Forse è proprio quello che mi fa perdere l’equilibrio e mi obbliga ad appoggiarmi a qualcosa per non cadere.

L’unica cosa più vicina a cui posso attaccarmi per non cadere è la persona davanti a me e senza nemmeno pensarci mi ritrovo tra le sue braccia con il piatto di spaghetti che unge tutta la sua giacca.

Lui mi sorride nonostante abbia la giacca completamente sporca, sembra quasi che non se ne fosse accorto e mi mantiene ancora fortemente per non farmi cadere nonostante non sia più in piedi ma sulle sue gambe.

Per un paio di secondi rimango ancora persa nel suo sguardo completamente rilassato e mi scordo di tutto: i miei genitori che mi fissando scioccati, quelle persone orribili che mio padre ha il dovere di chiamare colleghi che mi guardano compiaciuti per aver qualcosa su cui sparlare di mio padre.

C’è solo lui, il mio Mika, l’uomo che avevo sempre desiderato di conoscere e amare.

Improvvisamente torno alla realtà e mi alzo di colpo dalle sue gambe e interrompendo il mio sorriso da ebete.

-Oddio la  prego mi perdoni, non volevo fare…quello che ho fatto. Sono scivolata e non sono riuscita a rimanere in piedi! Che casino che ho combinato!- inizio a scusarmi in tutte le lingue possibili ed immaginabili di questo mondo mentre gli strofino la giacca con un tovagliolo pulito.

-Clarissa, vai in cucina- scandisce bene le parole mia madre in tono duro e senza tralasciare nessun sentimento che fino a poco prima mi diceva di far vedere alla gente qui presente.

Mi allontano senza dire una parola da Mika.

A testa bassa cammino velocemente verso la cucina.

Appena ci arrivo mi ritrovo a specchiarmi sul fondo di una pentola.

Noto che un piccolo sorriso si nasconde ancora tra le mie labbra e l’unica cosa che posso fare è ingrandirlo fino a farlo diventare un vero e proprio sorriso.

Ero seduta sulle sue gambe con le sue mani sui miei fianchi mentre mi stringeva forte a se per impedirmi di cadere.

Ovviamente dovevo rovinare tutto con una normalissima figuraccia che non può mancare essendo la mia vita.

-Ah, ridi pure!

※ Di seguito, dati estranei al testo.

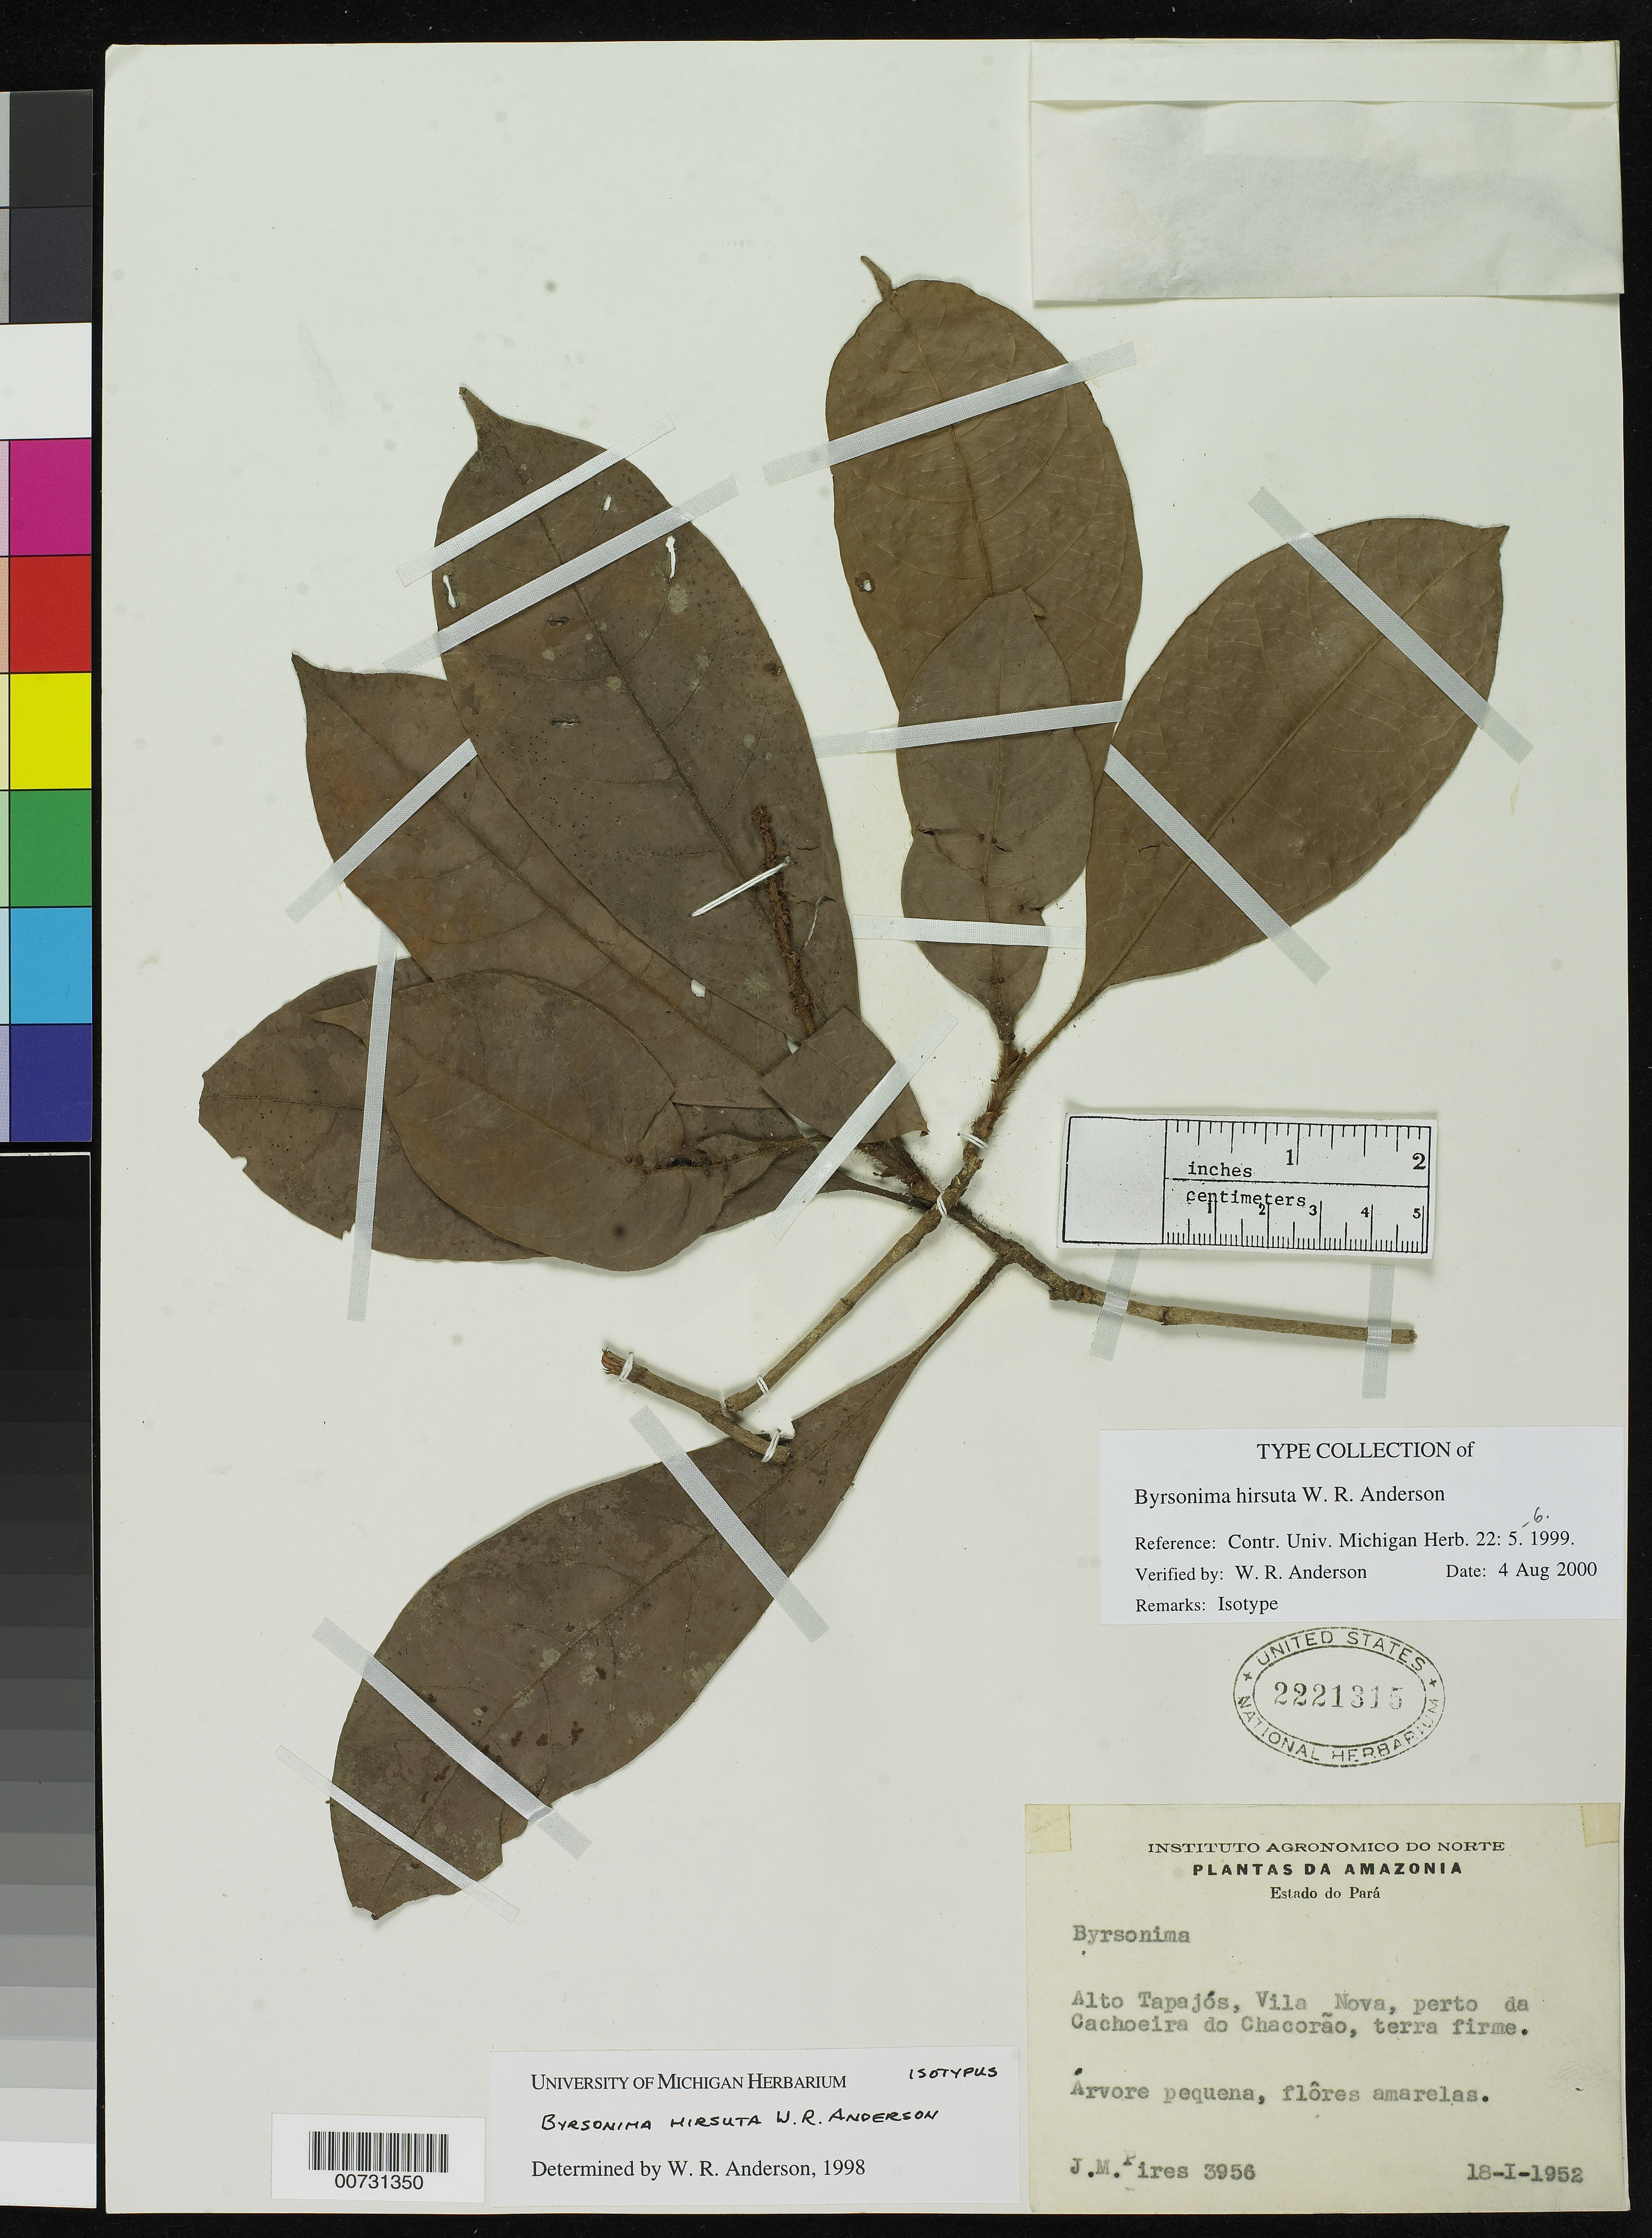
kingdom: Plantae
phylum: Tracheophyta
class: Magnoliopsida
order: Malpighiales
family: Malpighiaceae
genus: Byrsonima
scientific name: Byrsonima crassifolia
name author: W.R. Anderson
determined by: Anderson, W. R., (MICH), University of Michigan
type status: Isotype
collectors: J. M. Pires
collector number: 3956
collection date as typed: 18 Jan 1952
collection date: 1952-01-18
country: Brazil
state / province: Pará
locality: Alto Tapajós, Vila Nova, perto da Cachoeira do Chacorão.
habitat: Terra firme.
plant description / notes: Holotype at IAN.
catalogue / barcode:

Sei felice di aver rovinato la cena a tuo padre e probabilmente anche tutta la sua carriera nel lavoro? Non bisognerebbe essere felice di questo Clarissa! Perché devi sempre rovinare tutto? Non potevi rimanere da tua zia a vivere la tua vita da favola a Parigi? No, ovviamente dovevi venire da noi! Secondo me mia sorella non ce la faceva più con te! Per questo è morta, non è stato nessun cazzo di cancro a portarla via!- le lacrime erano iniziate alla frase: “Perché devi sempre rovinare tutto?”

Mia madre, mia madre non poteva arrivare addirittura a dirmi che la causa della morte della persona che più mi aveva amato in questa vita ero io…

Non ce la feci! Iniziai a correre.

Fuori, fuori da tutto.

Corsi in camera mia e appena mi riuscii a cambiare i vestiti e indossare le mie solite converse presi il mio cellulare e la mia borsa.

Corsi fuori da qui, fuori da casa mia.

Con le lacrime agli occhi prima di uscire notai di sfuggita Mika che mi fissava come se si sentisse in colpa ma in realtà la colpa era tutta mia.